Cloud file systems, in the ECM world, are the most popular topic. So when an ECMer uses the term, “The Cloud”, they are probably talking about solutions like Box.net or Dopbox which are Cloud file systems.
To the consumer, “The Cloud” is predominantly Apps, where all settings, and processing are happing somewhere else besides their own desktop/laptop.
However, if you talk about “The Cloud” with system administrators or IT managers, they most likely are thinking about virtualization. Taking whole environments and putting them in “The Cloud” along with all the cool administration tools that come with it.
I’ve seen all of these worlds now, and found it’s important to understand which you are talking about. I have spoken about the use of records management in “The Cloud”, and at that time I was referring to securing documents in a Cloud file system. However, today, I want to talk about a slightly different perspective, and that is records management in the last category, the virtualization world.
At the core of “The Cloud” is virtualization. This is the technology that makes the Cloud scalable, and less expensive than in the good old days, of dealing with mounds of physical hardware. At the heart of virtualization is an entity called the Virtual Machine or VM. A VM is the solitary representation of an environment’s, operating system (OS), software, and all configurations. It’s like taking your whole desktop and putting it into a single file. Just like any other file, as long as the right “viewer”, in this case a hyper visor, is available, it can be opened and run. The problem is these files are very large, on average even a compressed VM is 20GB.
Other than its size, a VM is no different than any other file. Often shared as formats .vmdk or .ova, they have content ( OS, software, configurations ), meta-data, description, version, last modified date etc.. Here is where it gets fun.
In the not too distant future, are we going to have to worry about records management for VMs!? I suspect yes. At CloudShare, we already do, we actually have set retention periods for VMs that have been removed from an old environment or snapshot. But at CloudShare we are thinking of retention more from an overall performance perspective, not a legal one. What happens when legal gets involved? What happens when whole environments are considered records in a case? Could a judge ask for whole VMs to be turned over just like files?
It’s actually already happening. In the JVM world you have Oracle going after Google for their configuration of a Java based VM at the core of Android devices. And in the world of software piracy, where the law is broken within a VM, handing them over to authorities is no big surprise.
I suspect that when the technical world is predominantly in “The Cloud”, thus in some VM somewhere, control over the VM files is going to be essential. There will need to be a process to version whole VMs and VM snapshots, a process of record declaration, a process of destruction and retention, and even eDiscovery.
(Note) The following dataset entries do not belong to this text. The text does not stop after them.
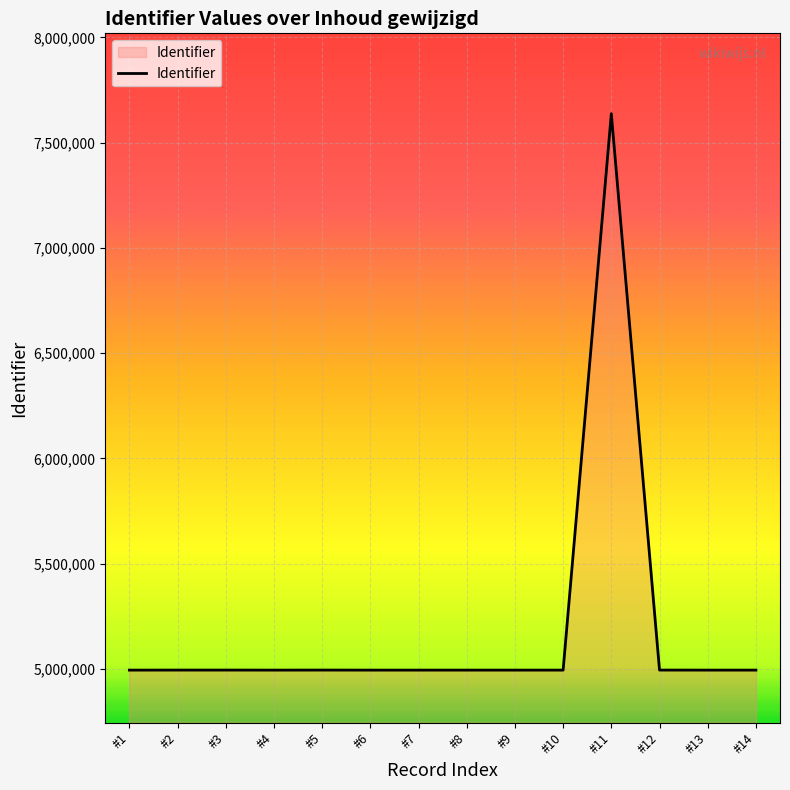

The chart shows a value of 4993882 at #1. True or false?

True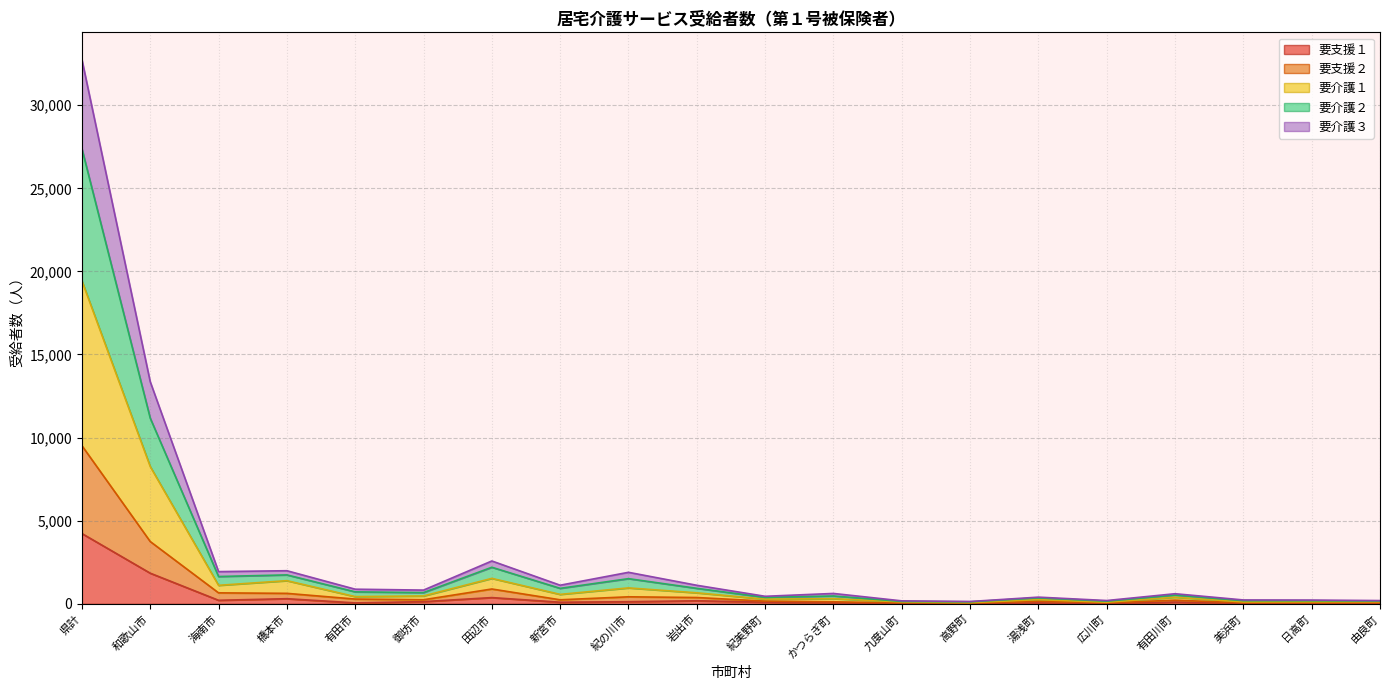

Which has a higher value, 新宮市 or 日高町?

新宮市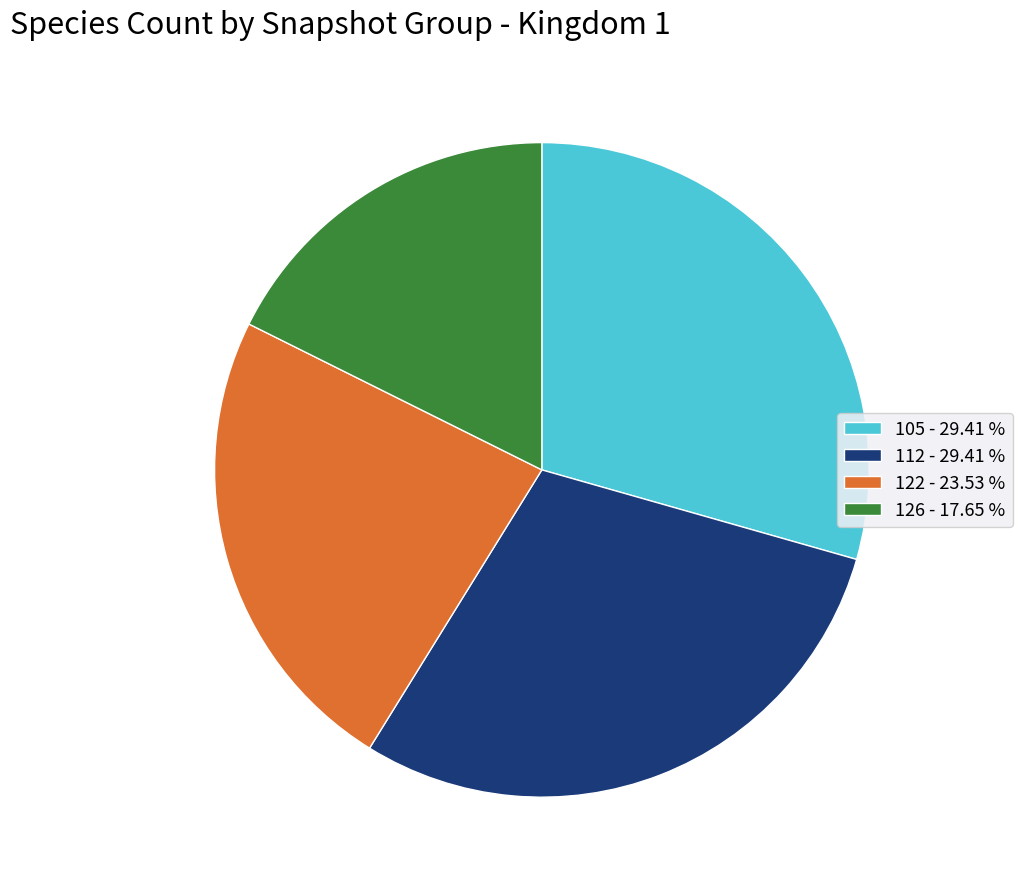

Which slice is the smallest?

126 - 17.65 %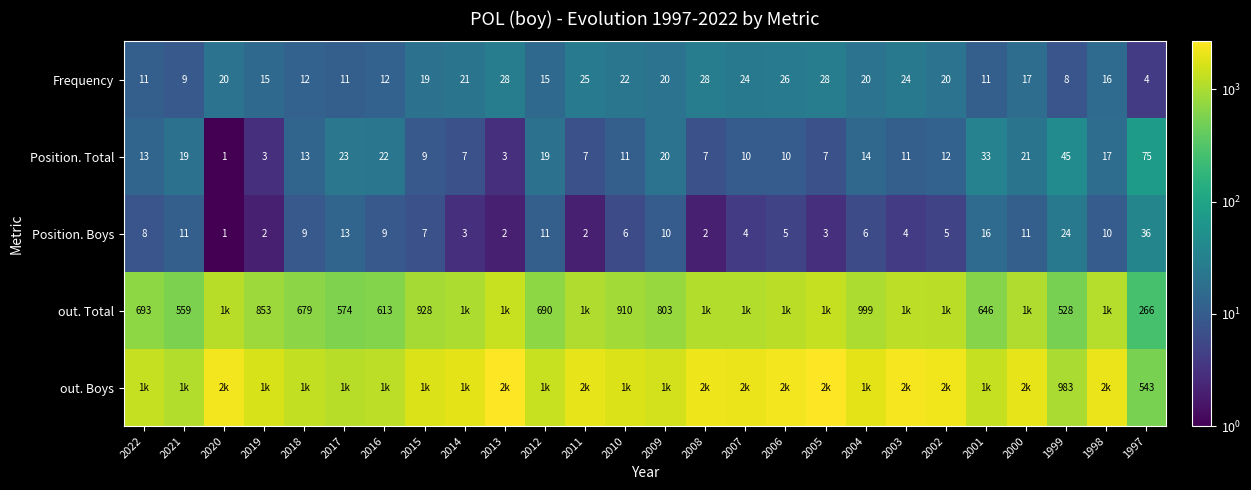

Is the value of Position. Boys at 2000 greater than the value of Frequency at 2014?

No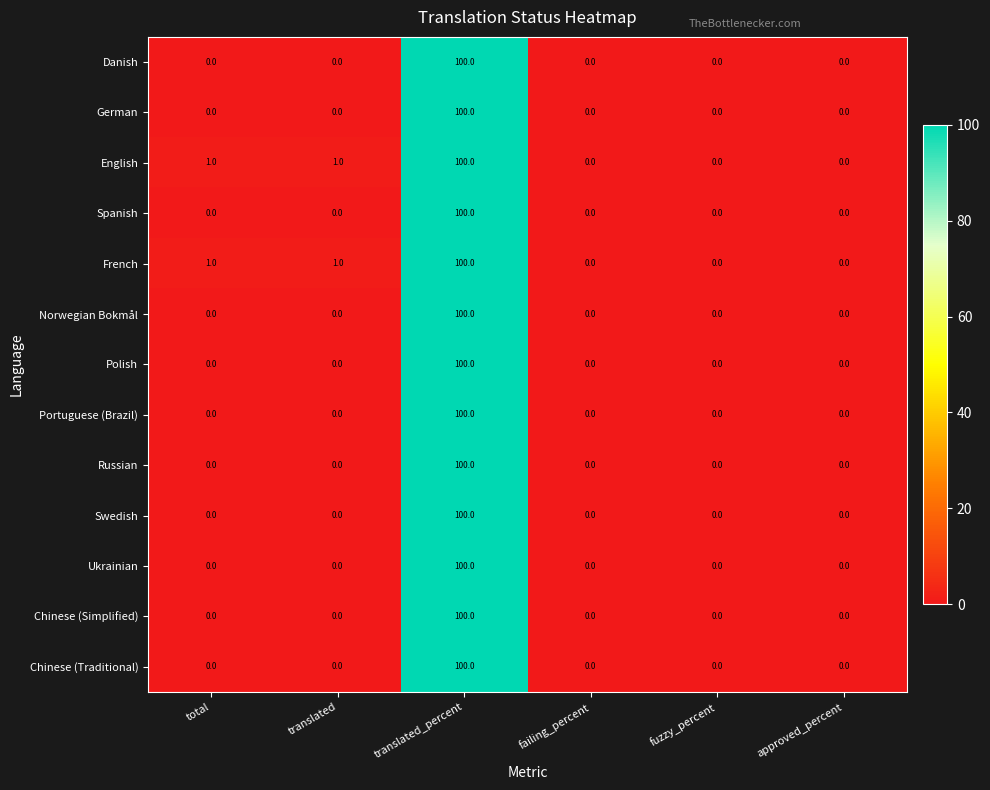

What is the total value across all series at translated_percent?

1300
The war to control the virtualization is very heavy right now. I call it the battle of hyper visors, the biggest contenders in the Windows space are VMWare and of course Microsoft. The good news is that anymore it’s possible to convert a VMware VMDK file to a Microsoft Hyper-V environment. Will it eventually just be a standard like PDF? Probably.
The only hurdle preventing VMs from being passed around like word documents is their size, and the world’s exposure to them. Both are solved with time. High performance networks transferring data at gigabytes per second versus megabytes already exist, and will soon hit the masses. So do compression and acceleration technology making files smaller and more portable. These will make passing VMs effortless. Additionally more and more people in the legal, records management, and judicial space will understand what a VM is, and demand some control around them. So records managers beware, soon you will be adding VMDK files to your retention schedule.